Wenn der Betreiber von Biblis A, RWE, Vorbereitungen treffen sollte, den Reaktor wieder hochzufahren, will das Umweltministerium dies mit einem “Sofortvollzug” unterbinden, erklärte ein Sprecher des Ministeriums. Die Behörden könnten durch den Sofortvollzug einen Verwaltungsakt unmittelbar durchsetzen. Eine Sprecherin von RWE vermeldet allerdings, dass keine Vorbereitungen zum Wiederanfahren getroffen werden würden. Dennoch hat das Unternehmen, wie bereits angekündigt, eine Klage gegen die einstweilige Abschaltung von Biblis A beim Hessischen Verwaltungsgerichtshof (VGH) eingereicht. Die Klage wurde damit begründet, dass die Begründung der Bundesregierung für das Atom-Moratorium rechtlich nicht tragfähig sei.

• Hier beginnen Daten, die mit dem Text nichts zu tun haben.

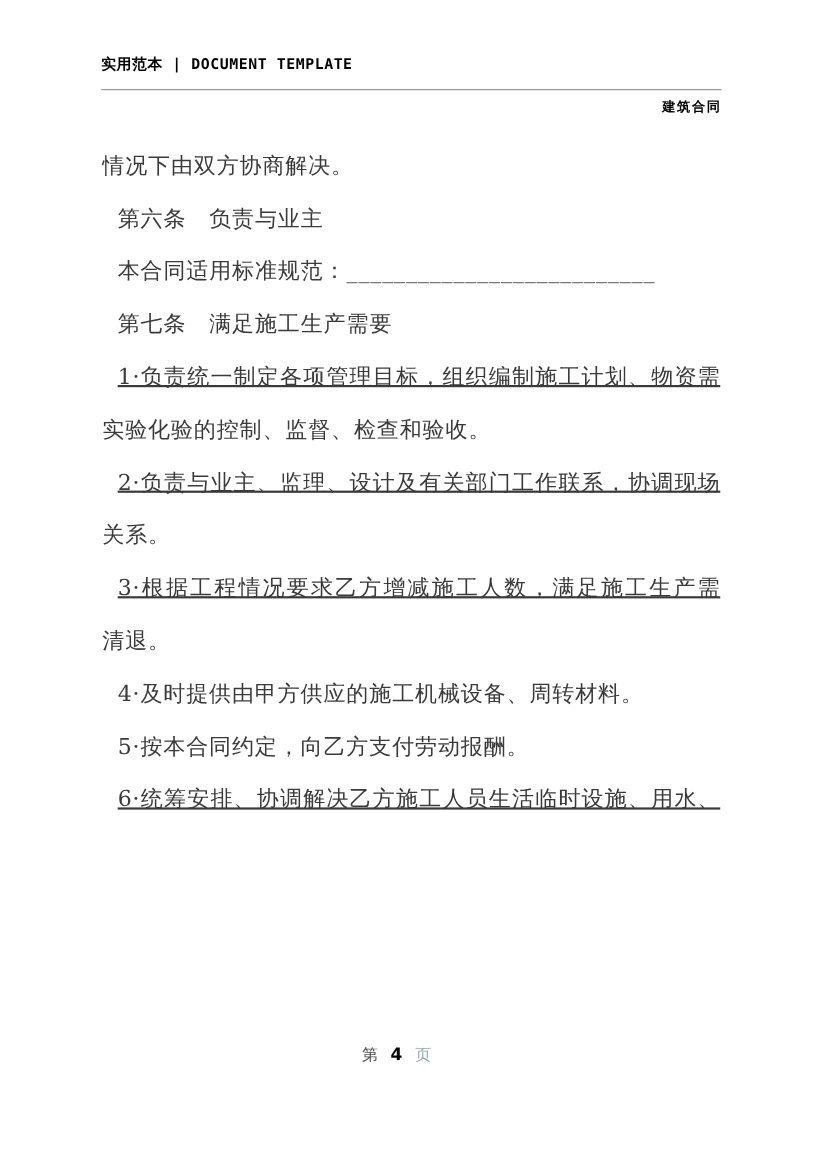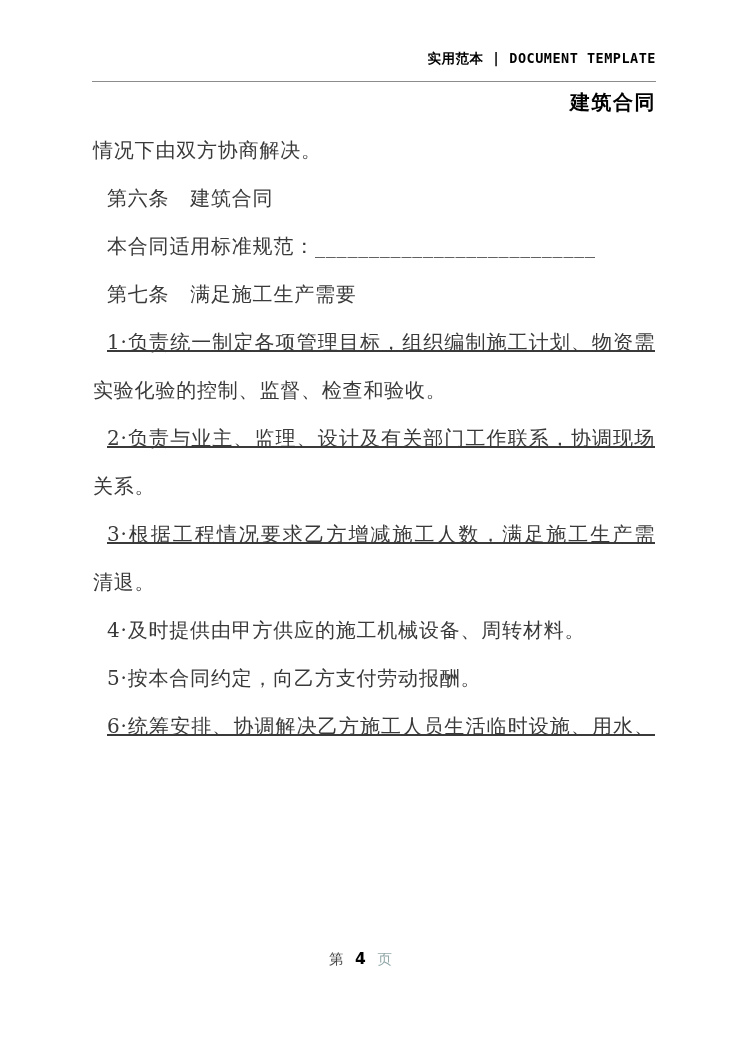--- a/index.html
+++ b/index.html
@@ -18,38 +18,38 @@
   }
   
   .page-header {
     position: absolute;
     top: 0;
     left: 92px;
     width: 564px;
   }
   .brand {
     padding-top: 50px;
-    text-align: right;
+    text-align: left;
     font-family: "DejaVu Sans Mono", "Liberation Mono", monospace;
     font-weight: bold;
     font-size: 13.5px;
     letter-spacing: 0.5px;
     color: #000000;
     white-space: nowrap;
   }
   .rule {
     margin-top: 13px;
     border-bottom: 1px solid #8c8c8c;
     height: 0;
   }
   .doc-type {
     margin-top: 7px;
     text-align: right;
     font-weight: bold;
-    font-size: 20px;
+    font-size: 12px;
     letter-spacing: 1.5px;
     color: #000000;
   }
   
   .contract-body {
     position: absolute;
     top: 126px;
     left: 93px;
     width: 562px;
   }
@@ -96,21 +96,21 @@
 
   <div class="page-header">
     <div class="brand">实用范本 | DOCUMENT TEMPLATE</div>
     <div class="rule"></div>
     <div class="doc-type">建筑合同</div>
   </div>
 
   <div class="contract-body" id="body-lines">
 
   <div class="line">情况下由双方协商解决。</div>
-      <div class="line indent">第六条　建筑合同</div>
+      <div class="line indent">第六条　负责与业主</div>
       <div class="line indent">本合同适用标准规范：__________________________</div>
       <div class="line indent">第七条　满足施工生产需要</div>
       <div class="line indent fill">1·负责统一制定各项管理目标，组织编制施工计划、物资需用量</div>
       <div class="line">实验化验的控制、监督、检查和验收。</div>
       <div class="line indent fill">2·负责与业主、监理、设计及有关部门工作联系，协调现场工作</div>
       <div class="line">关系。</div>
       <div class="line indent fill">3·根据工程情况要求乙方增减施工人数，满足施工生产需要。对</div>
       <div class="line">清退。</div>
       <div class="line indent">4·及时提供由甲方供应的施工机械设备、周转材料。</div>
       <div class="line indent">5·按本合同约定，向乙方支付劳动报酬。</div>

Vor rund zwei Wochen hatte die Bundesregierung aufgrund des Unglücks im japanischen Atomkraftwerk Fukushima die Abschaltung sieben älterer Reaktoren erreicht. Zudem wurde die beschlossene Laufzeitverlängerung für drei Monate ausgesetzt. Diese Vorgehen basieren auf dem Atomgesetz, nachdem die Aufsichtsbehörde auch die Abschaltung eines Kraftwerks verlangen kann, wenn Gefahren für Leben, Gesundheit oder Sachgüter bestehen.
RWE zeigt sich trotz der Klage gesprächsbereit und teilte in seiner Mitteilung mit, dass man auf eine sachliche Diskussion und Entscheidung hoffe. Es hieß hier: “Wir beabsichtigen, uns konstruktiv einzubringen und möchten die Debatte nicht durch juristische Auseinandersetzungen beeinträchtigen.”